Where does FEENKA's own report live?
FEENKA publishes its results as the worked example of everything above. The finding, stated exactly: All mycotoxins: Not Detected. Heavy metals (arsenic, cadmium, mercury, lead): below the 0.010 ppm limit of quantification. Yeast and mold: <10 CFU/g (tested by external provider). And its scope, which you should always read beside a result: a FoodChain ID Analysis Report, FEENKA reference LAB-2025-0627, on finished roasted coffee from FEENKA's production line, sampled June 27, 2025.
The methods behind those lines: heavy metals by FDA EAM Version 4.7; yeast and mold by AOAC 997.02, performed by an external provider.
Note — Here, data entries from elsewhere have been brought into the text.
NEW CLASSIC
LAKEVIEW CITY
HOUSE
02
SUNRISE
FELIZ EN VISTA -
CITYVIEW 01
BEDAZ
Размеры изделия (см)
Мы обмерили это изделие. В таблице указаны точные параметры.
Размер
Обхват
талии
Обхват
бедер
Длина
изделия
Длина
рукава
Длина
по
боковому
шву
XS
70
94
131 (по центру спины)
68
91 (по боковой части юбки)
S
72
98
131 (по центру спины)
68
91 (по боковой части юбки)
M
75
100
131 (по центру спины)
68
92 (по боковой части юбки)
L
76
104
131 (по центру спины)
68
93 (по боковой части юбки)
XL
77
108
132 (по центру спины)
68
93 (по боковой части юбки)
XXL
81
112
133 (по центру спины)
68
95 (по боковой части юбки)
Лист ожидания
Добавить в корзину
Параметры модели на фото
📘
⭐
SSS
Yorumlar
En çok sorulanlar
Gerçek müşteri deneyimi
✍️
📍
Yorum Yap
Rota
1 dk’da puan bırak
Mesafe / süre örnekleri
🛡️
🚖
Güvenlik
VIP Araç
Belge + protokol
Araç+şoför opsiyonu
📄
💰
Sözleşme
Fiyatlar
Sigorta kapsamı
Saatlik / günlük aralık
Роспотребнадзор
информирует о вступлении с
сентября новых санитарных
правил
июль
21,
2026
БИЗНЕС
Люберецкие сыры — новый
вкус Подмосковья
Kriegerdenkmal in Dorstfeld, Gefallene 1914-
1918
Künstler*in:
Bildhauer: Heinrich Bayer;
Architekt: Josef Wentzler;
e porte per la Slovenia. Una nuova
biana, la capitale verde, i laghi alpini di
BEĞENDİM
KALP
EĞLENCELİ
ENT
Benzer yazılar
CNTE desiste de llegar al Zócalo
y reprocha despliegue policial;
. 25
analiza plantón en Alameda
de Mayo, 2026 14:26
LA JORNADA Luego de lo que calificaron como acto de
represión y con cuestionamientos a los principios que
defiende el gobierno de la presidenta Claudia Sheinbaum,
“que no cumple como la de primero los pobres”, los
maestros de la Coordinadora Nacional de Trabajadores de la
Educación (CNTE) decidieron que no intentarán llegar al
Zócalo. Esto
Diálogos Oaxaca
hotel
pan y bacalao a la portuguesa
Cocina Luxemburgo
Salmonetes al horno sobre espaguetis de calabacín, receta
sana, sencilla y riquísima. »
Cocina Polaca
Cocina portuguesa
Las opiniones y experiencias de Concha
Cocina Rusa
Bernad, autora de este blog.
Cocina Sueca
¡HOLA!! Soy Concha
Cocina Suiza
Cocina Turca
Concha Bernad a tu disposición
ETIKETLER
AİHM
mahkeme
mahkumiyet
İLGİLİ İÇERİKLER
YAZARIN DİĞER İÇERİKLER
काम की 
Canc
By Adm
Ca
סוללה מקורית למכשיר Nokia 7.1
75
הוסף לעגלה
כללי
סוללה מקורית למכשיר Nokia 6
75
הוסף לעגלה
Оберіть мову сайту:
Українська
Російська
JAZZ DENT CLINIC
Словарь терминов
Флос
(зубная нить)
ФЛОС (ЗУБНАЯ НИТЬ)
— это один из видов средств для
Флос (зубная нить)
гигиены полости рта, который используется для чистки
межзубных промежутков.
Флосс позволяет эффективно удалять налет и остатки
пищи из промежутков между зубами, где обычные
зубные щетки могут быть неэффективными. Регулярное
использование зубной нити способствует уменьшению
The laboratory is FoodChain ID Testing, Inc. — PJLA-accredited to ISO/IEC 17025 and ILAC-MRA recognized. Read it yourself: FEENKA's Lab Results — the report of record.
Questions, answered
Does "Not Detected" mean the coffee has zero mycotoxins? No. Not Detected means no signal appeared at or above the method's limit of detection. It is a statement about what the method can see, not a claim of absolute zero.
Is roasted or green coffee testing more relevant to me? Roasted, if you want to know about what you brew. Green testing describes the raw material; finished roasted coffee is the product people actually drink, so that is what the cup-relevant report measures.
What does "below 0.010 ppm" mean on a heavy-metals result? It means any amount present falls below the limit of quantification — the point under which the method cannot assign a reliable number. It is different from Not Detected.
What makes a lab result trustworthy? A named laboratory accredited to ISO/IEC 17025, with that accreditation internationally recognized through the ILAC-MRA, reporting stated methods and results against stated limits.